Requirement
Copy the entries verbatim from the line containing "CHỦ ĐỀ TƯƠNG TỰ" through the line containing "Tại sao gần một nửa cơ sở sản xuất", both lines included.

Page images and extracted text
================

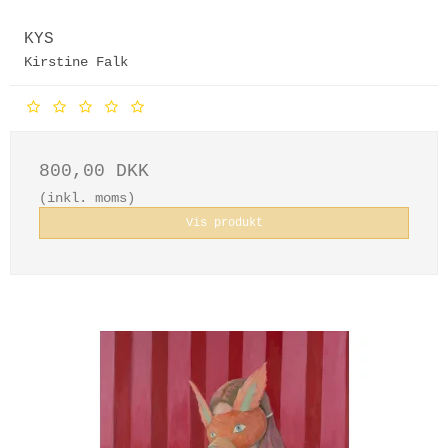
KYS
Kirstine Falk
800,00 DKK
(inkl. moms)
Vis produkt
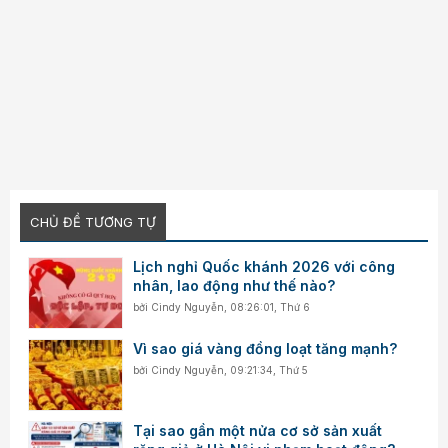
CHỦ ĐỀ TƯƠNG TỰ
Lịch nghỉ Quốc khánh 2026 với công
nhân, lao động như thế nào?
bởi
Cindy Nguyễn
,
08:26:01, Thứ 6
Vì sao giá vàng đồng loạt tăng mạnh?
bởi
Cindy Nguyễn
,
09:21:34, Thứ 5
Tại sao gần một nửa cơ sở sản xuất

================

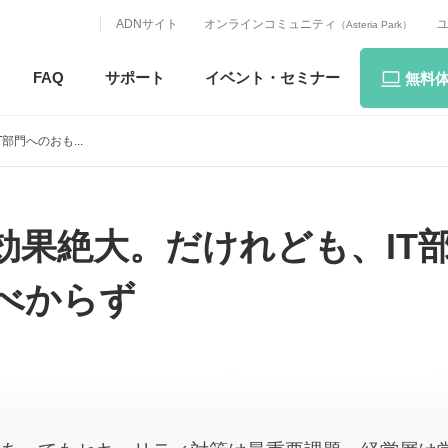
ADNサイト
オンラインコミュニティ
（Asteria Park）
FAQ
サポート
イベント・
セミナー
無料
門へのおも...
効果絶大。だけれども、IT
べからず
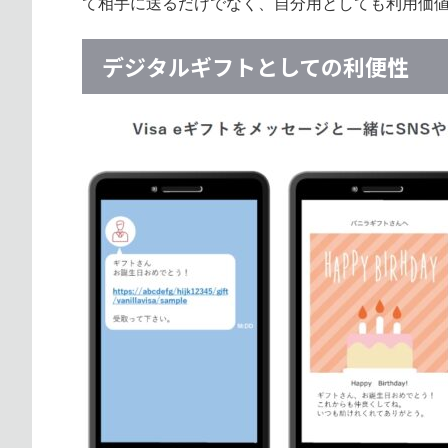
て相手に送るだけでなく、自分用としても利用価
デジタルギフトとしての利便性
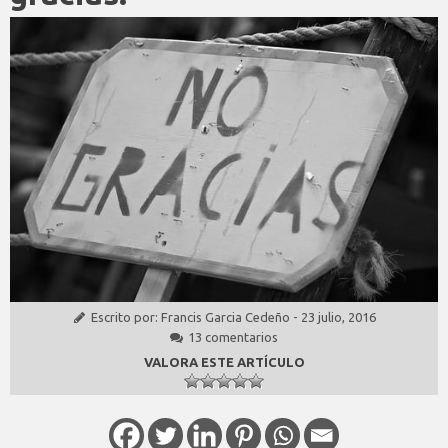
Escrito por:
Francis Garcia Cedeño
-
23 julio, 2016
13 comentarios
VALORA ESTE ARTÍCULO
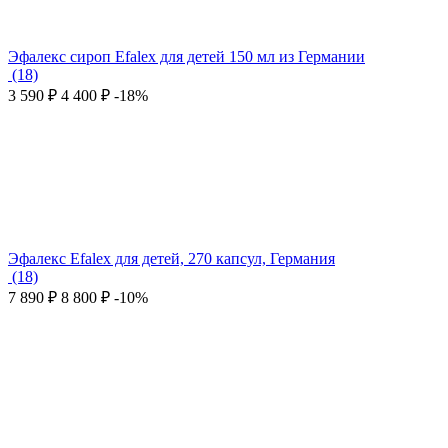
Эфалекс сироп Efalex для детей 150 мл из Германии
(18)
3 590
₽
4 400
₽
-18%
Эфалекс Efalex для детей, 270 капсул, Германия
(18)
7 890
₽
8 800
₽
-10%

================

Answer to this problem
CHỦ ĐỀ TƯƠNG TỰ
Lịch nghỉ Quốc khánh 2026 với công
nhân, lao động như thế nào?
bởi
Cindy Nguyễn
,
08:26:01, Thứ 6
Vì sao giá vàng đồng loạt tăng mạnh?
bởi
Cindy Nguyễn
,
09:21:34, Thứ 5
Tại sao gần một nửa cơ sở sản xuất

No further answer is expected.